Incorporation of immunohistochemistry in the assessment of survival and prognosis of endometrial cancers: Are we ready for the change?

Abstract

Objectives: The aim of the study was to determine the mismatch repair (MMR) proteins and p53 expression by immunohistochemistry in operable endometrial carcinoma (EC) patients. The study aimed to analyze and correlate clinicopathological factors and survival with MMR and p53 immunohistochemistry markers. Material and Methods: A retrospective cohort study of 115 cases of carcinoma endometrium who underwent primary surgery in our hospital from July 1, 2013, to December 31, 2020, with a minimum follow-up of 1 year. Available tissue blocks were stained for IHC expression of MMR and p53 proteins. Patients were stratified into Type I and Type II on basis of histopathology. Clinicopathological factors, overall survival (OS), and disease-free survival (DFS) were then compared on the basis of MMR deficiency and p53 status. Results: The mean age of study population was 58.9 years with a mean body mass index of 31.61 kg/m². The mean follow-up was 41.29 months. Ninety-seven patients underwent IHC staining for MMR and p53 proteins. Among these 97 patients, 79 patients belonged to Type I histopathology and 18 patients belonged to Type II histopathology. The 79 patients of Type I histopathology were further divided into MSS or microsatellite stable group and MSI or microsatellite instable group.
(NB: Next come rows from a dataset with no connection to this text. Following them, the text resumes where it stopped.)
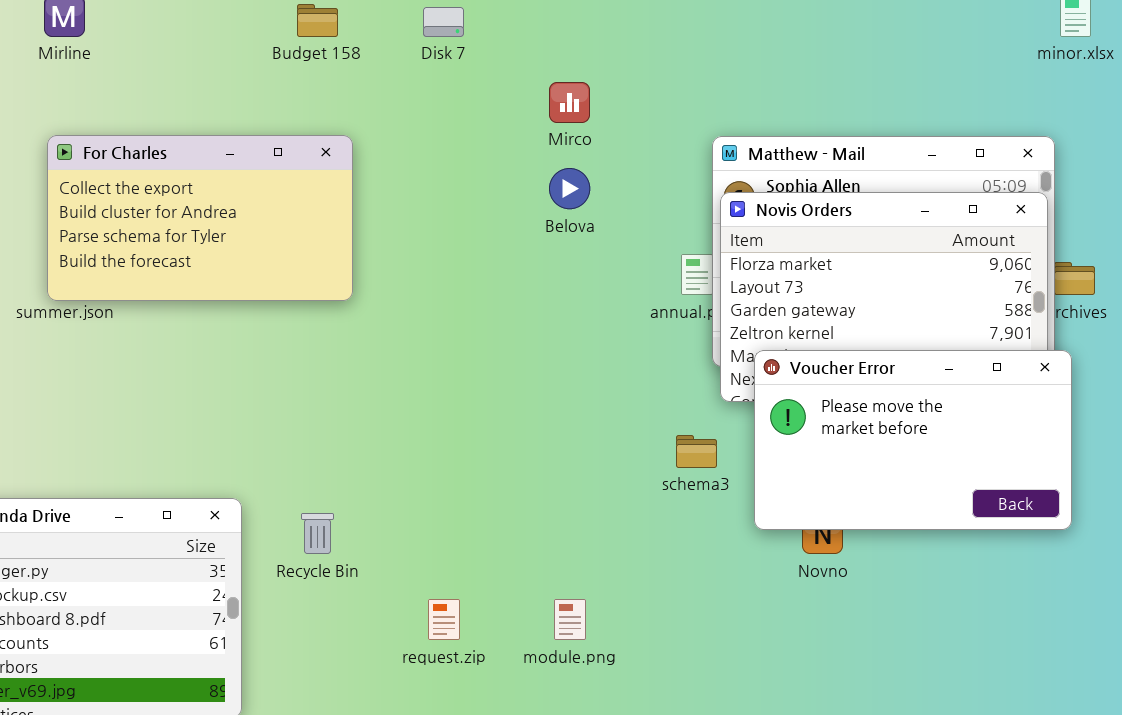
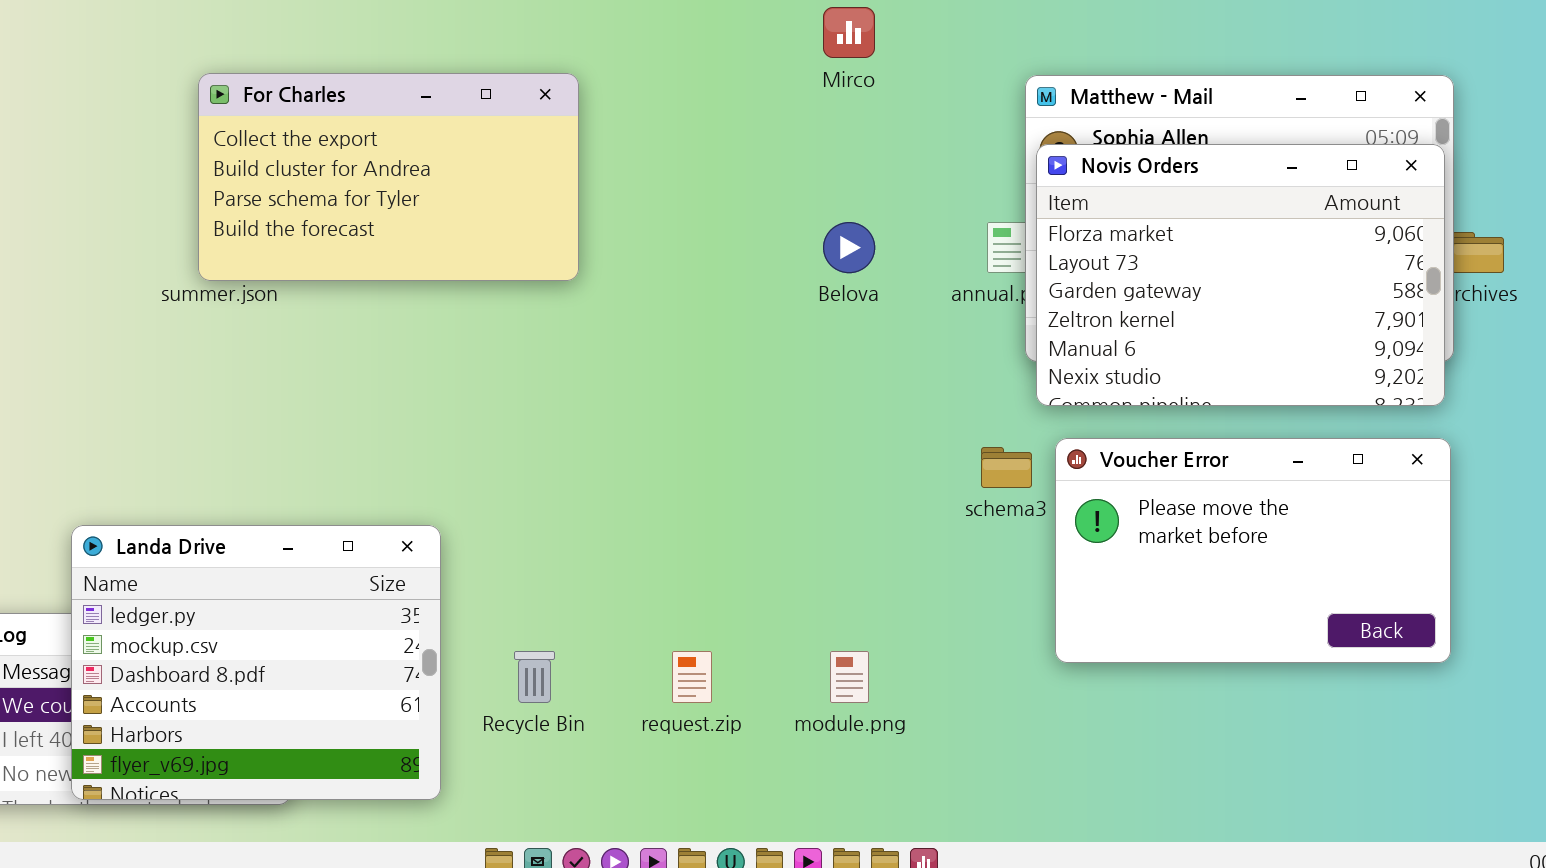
Belova: [549,168,590,209] -> [823,222,875,273], moved
Voucher Error: [754,350,1072,530] -> [1055,438,1451,663], moved
Recycle Bin: [301,513,334,554] -> [514,651,555,703], moved

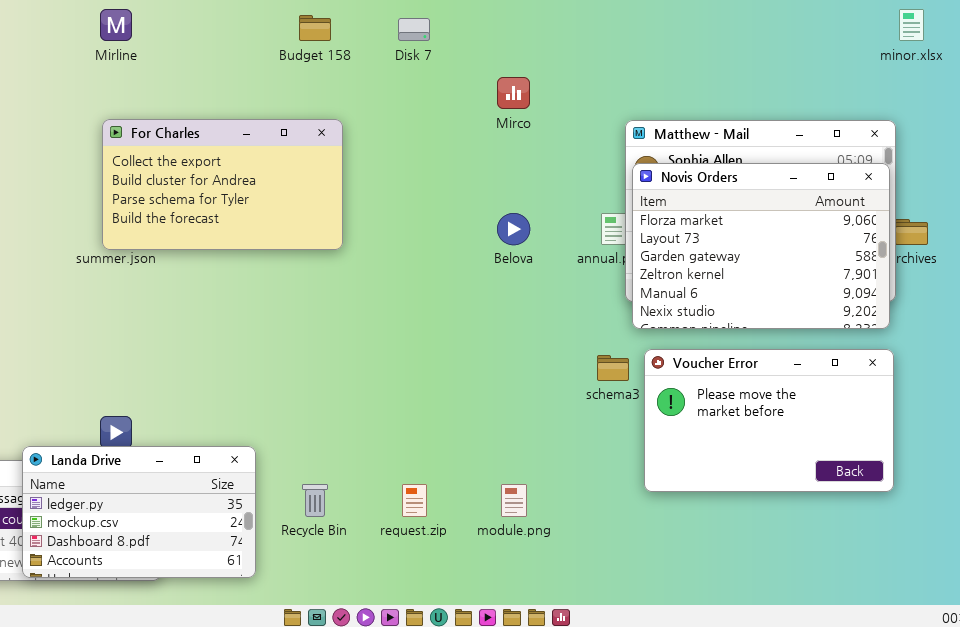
Landa Drive: [71,525,441,800] -> [22,446,256,578], resized

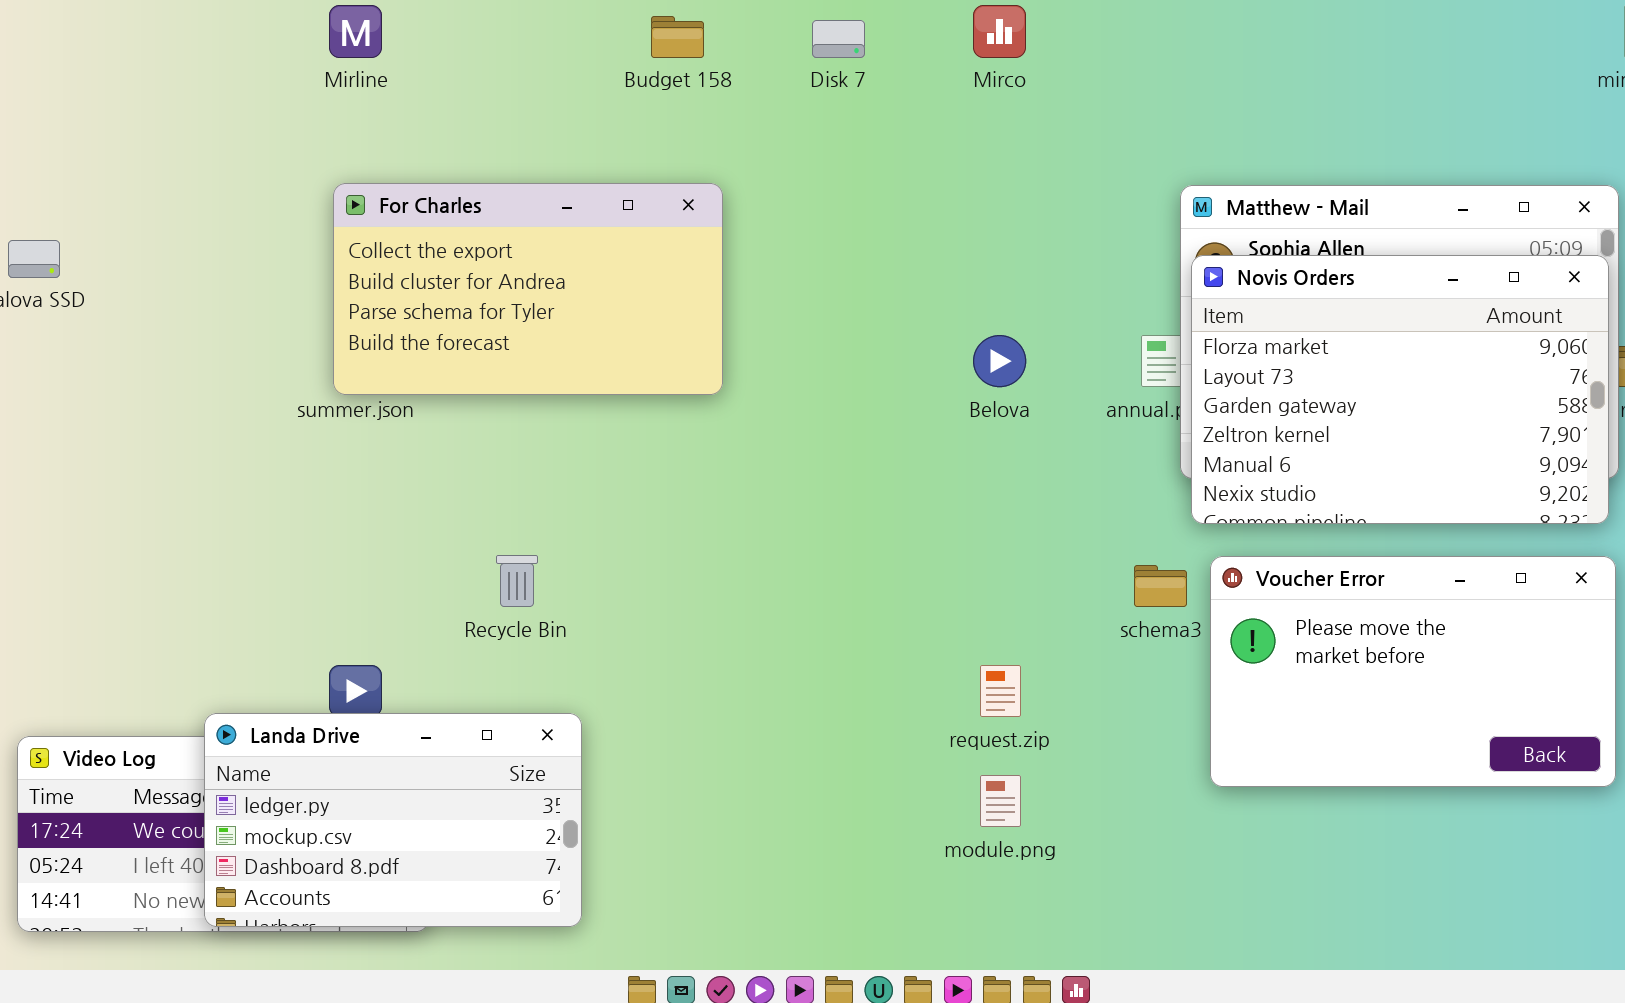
Mirco: [497,77,530,109] -> [973,5,1026,58], moved
Recycle Bin: [302,484,328,517] -> [496,555,538,607], moved
request.zip: [402,484,427,517] -> [980,665,1021,717], moved

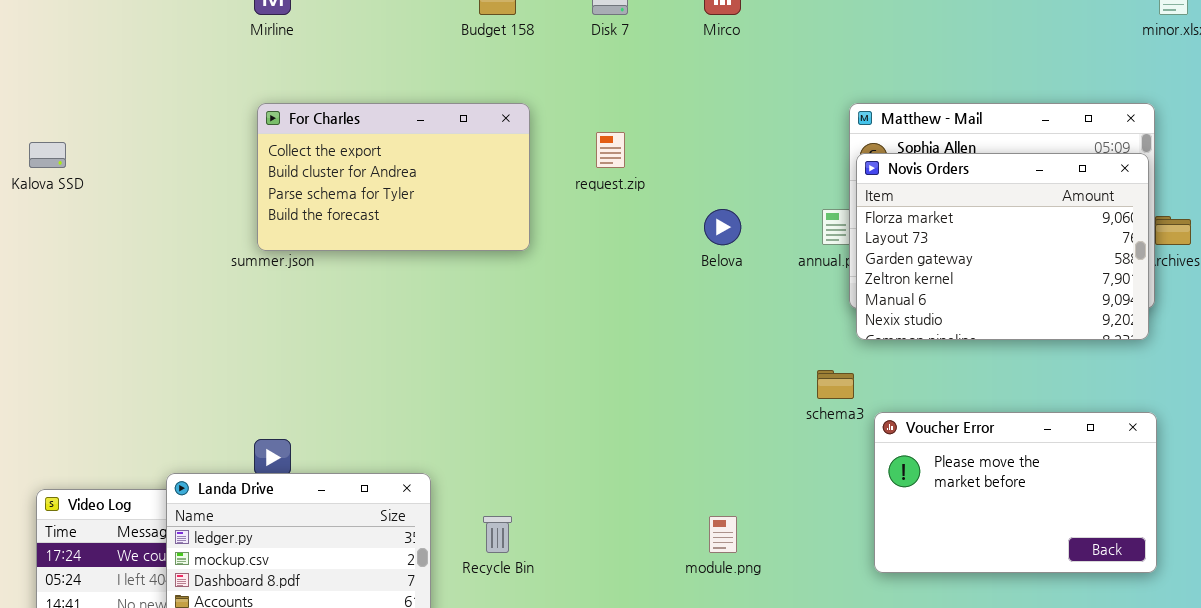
Recycle Bin: [496,555,538,607] -> [483,516,512,553], moved
Voucher Error: [1210,556,1616,787] -> [874,412,1157,573], moved
request.zip: [980,665,1021,717] -> [596,132,625,168], moved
MMR deficit status was seen in 17 (21.5%) patients and 62 (78.5%) patients were MSS. For the 18 cases of Type II ECs, 5 (27.8%) patients were p53 positive whereas 13 (72.2%) patients were p53 negative. For patients with Type I histopathology; the clinicopathological factors such as stage, age, grade of the tumor, lymph-vascular space involvement, lymph node status, and myometrial invasion were compared between the MSI and MSS groups. Patients with microsatellite instability were more likely to present with a higher grade, a positive lymph node status, and with lymph-vascular space invasion. The OS and DFS are not significantly affected in patients with loss of MMR proteins. Due to a smaller number of cases in p53 group, clinicopathological features and survival could not be compared. Conclusion: Analyzing of immunohistochemistry status for evaluating the microsatellite instability in patients with Type I endometrioid adenocarcinomas is an alternative and efficient tool in predicting the prognosis for these patients. Further studies with more sample size can help us in studying the impact of MSI and p53 on OS and DFS and for guiding in the management of the same.